La Minusma est poussée vers la sortie après que la junte aux commandes depuis 2020 a réclamé son retrait en juin, proclamant "l'échec" de la mission et dénonçant "l’instrumentalisation" qu'elle aurait faite de la question des droits humains.
Voici un tableau de cette opération d'ampleur et à risques qui met fin à dix années d'efforts pour tenter de stabiliser un pays en proie au jihadisme et à une crise multidimensionnelle profonde.
Tensions tous azimuts
La Minusma, dont les effectifs ont tourné autour des 15.000 soldats et policiers et dont plus de 180 membres ont été tués dans des actes hostiles, est censée être partie d'ici au 31 décembre.
Les différents acteurs armés se disputant le contrôle du territoire dans le nord cherchent à profiter de l'évacuation des camps de la Minusma. L'armée s'empresse de les récupérer. Les groupes séparatistes à dominante touareg qui s'y opposent ont repris les hostilités contre l'armée. Le Groupe de soutien à l'islam et aux musulmans (GSIM), affilié à Al-Qaïda, a, lui, multiplié les attaques.

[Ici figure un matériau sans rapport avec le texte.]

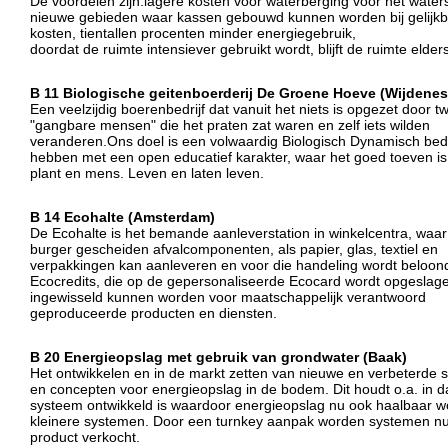
De voordelen zijn:lagere kosten voor waterberging voor het water
nieuwe gebieden waar kassen gebouwd kunnen worden bij gelijkb
kosten, tientallen procenten minder energiegebruik,
doordat de ruimte intensiever gebruikt wordt, blijft de ruimte elder
B 11 Biologische geitenboerderij De Groene Hoeve (Wijdenes
Een veelzijdig boerenbedrijf dat vanuit het niets is opgezet door t
"gangbare mensen" die het praten zat waren en zelf iets wilden
veranderen.Ons doel is een volwaardig Biologisch Dynamisch bedri
hebben met een open educatief karakter, waar het goed toeven is 
plant en mens. Leven en laten leven.
B 14 Ecohalte (Amsterdam)
De Ecohalte is het bemande aanleverstation in winkelcentra, waar
burger gescheiden afvalcomponenten, als papier, glas, textiel en
verpakkingen kan aanleveren en voor die handeling wordt beloon
Ecocredits, die op de gepersonaliseerde Ecocard wordt opgeslag
ingewisseld kunnen worden voor maatschappelijk verantwoord
geproduceerde producten en diensten.
B 20 Energieopslag met gebruik van grondwater (Baak)
Het ontwikkelen en in de markt zetten van nieuwe en verbeterde
en concepten voor energieopslag in de bodem. Dit houdt o.a. in d
systeem ontwikkeld is waardoor energieopslag nu ook haalbaar w
kleinere systemen. Door een turnkey aanpak worden systemen nu
product verkocht.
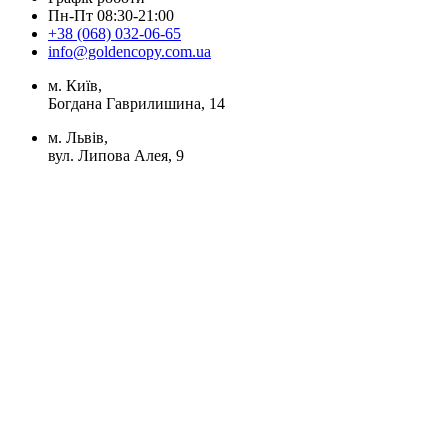
Пн-Пт 08:30-21:00
+38 (068) 032-06-65
info@goldencopy.com.ua
м. Київ,
Богдана Гаврилишина, 14
м. Львів,
вул. Липова Алея, 9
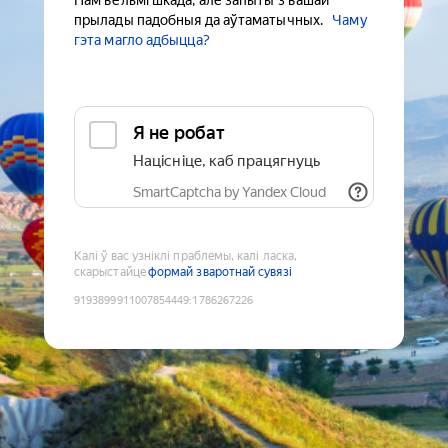
Нам вельмі шкада, але запыты з вашай
прылады падобныя да аўтаматычных.
Чаму
гэта магло адбыцца?
Я не робат
Націсніце, каб працягнуць
SmartCaptcha by Yandex Cloud
Калі ў вас узніклі праблемы, калі ласка,
скарыстайце
формай зваротнай сувязі
9193899911007854449
:
1786267226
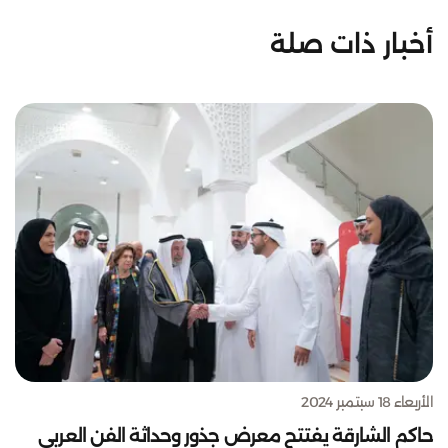
أخبار ذات صلة
الأربعاء 18 سبتمبر 2024
حاكم الشارقة يفتتح معرض جذور وحداثة الفن العربي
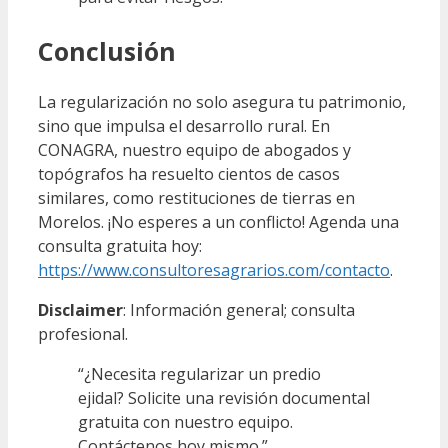
Conclusión
La regularización no solo asegura tu patrimonio,
sino que impulsa el desarrollo rural. En
CONAGRA, nuestro equipo de abogados y
topógrafos ha resuelto cientos de casos
similares, como restituciones de tierras en
Morelos. ¡No esperes a un conflicto! Agenda una
consulta gratuita hoy:
https://www.consultoresagrarios.com/contacto
.
Disclaimer
: Información general; consulta
profesional.
“¿Necesita regularizar un predio
ejidal? Solicite una revisión documental
gratuita con nuestro equipo.
Contáctenos hoy mismo.”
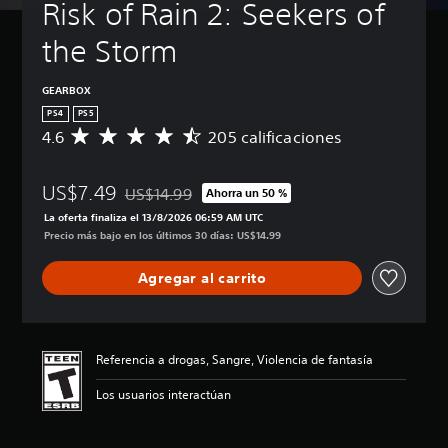
Risk of Rain 2: Seekers of 
a
v
the Storm
a
n
z
GEARBOX
a
PS4
PS5
d
4.6
205 calificaciones
C
a
a
)
l
US$7.49
i
US$14.99
P
Ahorra un 50 %
Rebajado del precio original de US$14.99
f
u
La oferta finaliza el 13/8/2026 06:59 AM UTC
i
e
Precio más bajo en los últimos 30 días: US$14.99
c
d
a
e
Agregar al carrito
c
s
i
p
ó
e
n
r
p
s
Referencia a drogas, Sangre, Violencia de fantasía
r
o
o
n
Los usuarios interactúan
m
a
e
l
d
i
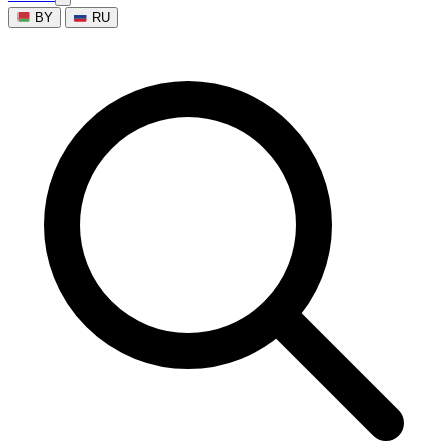
BY
RU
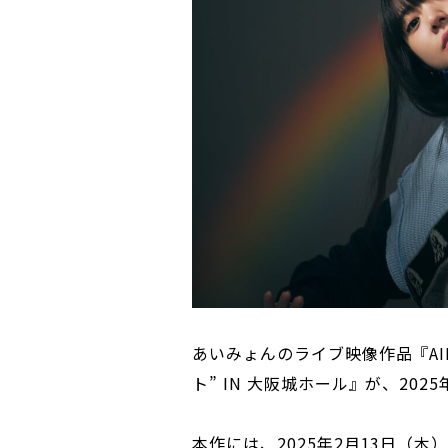
あいみょんのライブ映像作品『AIMY
ト” IN 大阪城ホール』が、20
本作には、2025年2月13日（木）に開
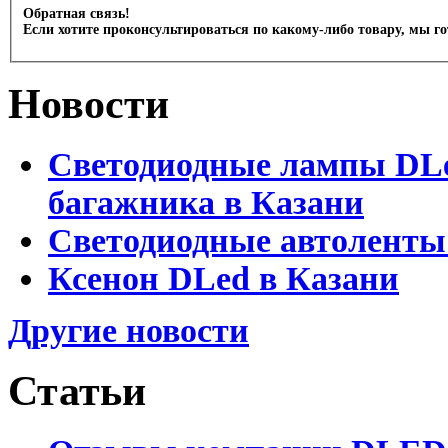
Обратная связь!
Если хотите проконсультироваться по какому-либо товару, мы г
Новости
Светодиодные лампы DLed
багажника в Казани
Светодиодные автоленты
Ксенон DLed в Казани
Другие новости
Статьи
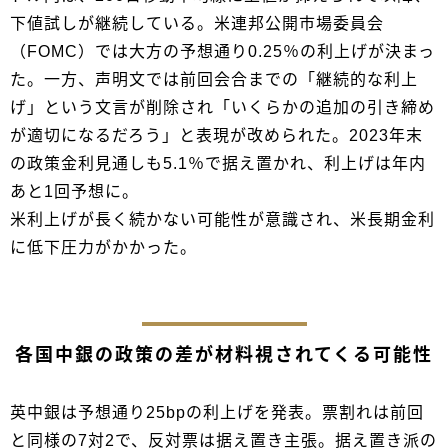
下値試しが継続している。米連邦公開市場委員会
（FOMC）では大方の予想通り0.25％の利上げが決まっ
た。一方、声明文では前回会合までの「継続的な利上
げ」という文言が削除され「いくらかの追加の引き締め
が適切になるだろう」と表現が改められた。2023年末
の政策金利見通しも5.1％で据え置かれ、利上げは年内
あと1回予想に。
米利上げが長く続かない可能性が意識され、米長期金利
に低下圧力がかかった。
各国中銀の政策の差が材料視されてくる可能性
英中銀は予想通り25bpの利上げを発表。票割れは前回
と同様の7対2で、反対票は据え置き主張。据え置き派の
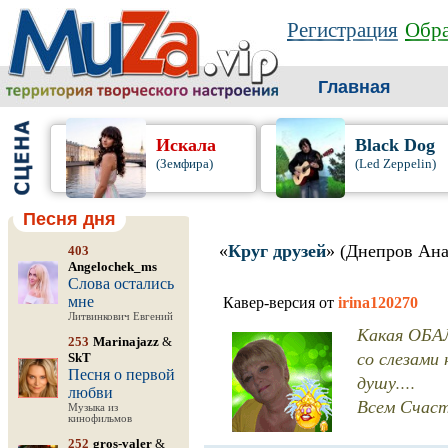
Регистрация
Обра
Главная
Искала
Black Dog
(Земфира)
(Led Zeppelin)
Песня дня
«
Круг друзей
» (Днепров Ан
403
Angelochek_ms
Слова остались
мне
Кавер-версия от
irina120270
Литвинкович Евгений
Какая ОБАЛ
253
Marinajazz
&
со слезами 
SkT
Песня о первой
душу....
любви
Всем Счаст
Музыка из
кинофильмов
252
gros-valer
&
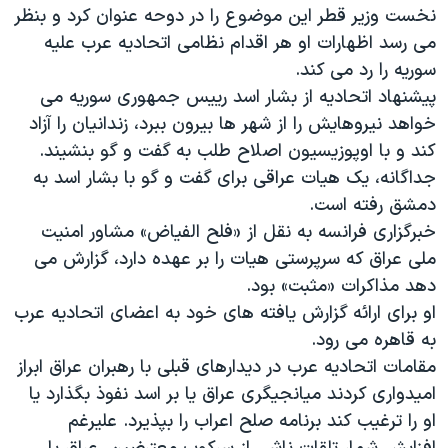
اسرائیل در جنگ
نخست وزیر قطر این موضوع را در دوحه عنوان کرد و بنظر
می رسد اظهارات او هر اقدام نظامی اتحادیه عرب علیه
نرگس محمدی برنده جایزه نوبل صلح
سوریه را رد می کند.
همایش محافظه‌کاران آمریکا «سی‌پک»
پیشنهاد اتحادیه از بشار اسد رییس جمهوری سوریه می
صفحه‌های ویژه
خواهد نیروهایش را از شهر ها بیرون ببرد، زندانیان را آزاد
کند و با اوپوزیسیون اصلاح طلب به گفت و گو بنشیند.
سفر پرزیدنت ترامپ به چین
جداگانه، یک هیات عراقی برای گفت و گو با بشار اسد به
دمشق رفته است.
خبرگزاری فرانسه به نقل از «فلح الفیاض» مشاور امنیت
ملی عراق که سرپرستی هیات را بر عهده دارد، گزارش می
دهد مذاکرات «مثبت» بود.
او برای ارائه گزارش یافته های خود به اعضای اتحادیه عرب
به قاهره می رود.
مقامات اتحادیه عرب در دیدارهای قبلی با رهبران عراق ابراز
امیدواری کردند میانجیگری عراق یا بر اسد نفوذ بگذارد یا
او را ترغیب کند برنامه صلح اعراب را بپذیرد. علیرغم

La Minusma décroche donc en pleine escalade militaire, rendue plus dangereuse par ce qui est perçu comme les restrictions imposées par les autorités à ses capacités de manœuvre.
Contingents attaqués
Après avoir quitté cinq camps depuis août, la Minusma a achevé dimanche son "retrait accéléré" de Tessalit. Elle l'a fait, dit-elle, dans un contexte "extrêmement tendu et dégradé, mettant en danger la vie de son personnel", avec des tirs contre un de ses avions cargo et sur ses positions les jours précédents.
Une partie du contingent, essentiellement tchadien, est parti par avion. Mais le reste a pris la route pour Gao. Plus de 500 kilomètres de désert, sous la menace constante des groupes armés.
Même cas de figure avec le retrait, le lendemain, d'Aguelhok, faute d’autorisation de vol.
Ces convois ont subi des attaques à l’engin explosif qui ont fait des blessés, selon la Minusma. Elles ont été revendiquées par le GSIM. Un conducteur de camion a été gravement blessé et deux autres légèrement jeudi quand des hommes armés ont ouvert le feu sur un convoi logistique parti d'Ansongo, autre camp à évacuer, a rapporté la mission.
Matériel abandonné
La Minusma s'est dite contrainte de détruire ou mettre hors service des équipements comme des véhicules, des munitions ou des générateurs, suivant les règles de l'ONU, faute de pouvoir les emporter. "De telles pertes auraient pu être évitées" si 200 camions n'étaient pas bloqués à Gao depuis le 24 septembre par des restrictions de déplacement de la part des autorités, a-t-elle dit.
Des camions citernes destinés à ravitailler les convois sont également coincés à Gao.
"La douane explique que la quantité de carburant ne se justifie pas", assure un responsable de la mission. Un policier malien basé à Gao argue de la crainte des autorités "de voir la Minusma livrer du carburant aux jihadistes".
Défiance exacerbée
Une telle allégation, fondée sur aucune preuve, reflète la défiance entre Minusma et junte.
Une note confidentielle consultée par l'AFP et destinée au Conseil de sécurité de l'ONU par le département des opérations de maintien de la paix liste les obstacles à surmonter par la Minusma : rétention des autorisations de vol ou de déplacement, mais aussi embargo sur les importations à son attention ou impossibilité de patrouiller autour de ses propres camps pour leur surveillance. La Minusma a élaboré un plan B de retrait comprenant des mesures en dernier ressort.
Le porte-parole du gouvernement malien, le colonel Abdoulaye Maïga, a accusé l'ancien allié français, que la junte a également poussée dehors, de ne ménager "aucun effort en vue de faire fuir la Minusma".
En accélérant le mouvement, la Minusma bouscule les plans de l'armée, qui refuse de laisser le champ libre aux séparatistes.
"La junte a pris la décision de virer la Minusma, mais ils se font imposer le tempo du retrait", estime Jonathan Guiffard, expert associé à l’Institut Montaigne.
Et maintenant Kidal
Les tensions risquent d'augmenter avec le départ de Kidal, fief de la rébellion touareg, enjeu majeur de souveraineté.
Le départ était initialement envisagé la deuxième moitié de novembre. Il pourrait aller plus vite, un responsable de la Minusma parlant d'une affaire de quelques jours.
Un responsable de la mission a indiqué que les effectifs non-essentiels avaient commencé à s'en aller.
"Nous n'allons pas rester les bras croisés et mettre en danger nos troupes", dit un officier tchadien.
Plusieurs interlocuteurs gardent l'anonymat compte tenu de la sensibilité du sujet.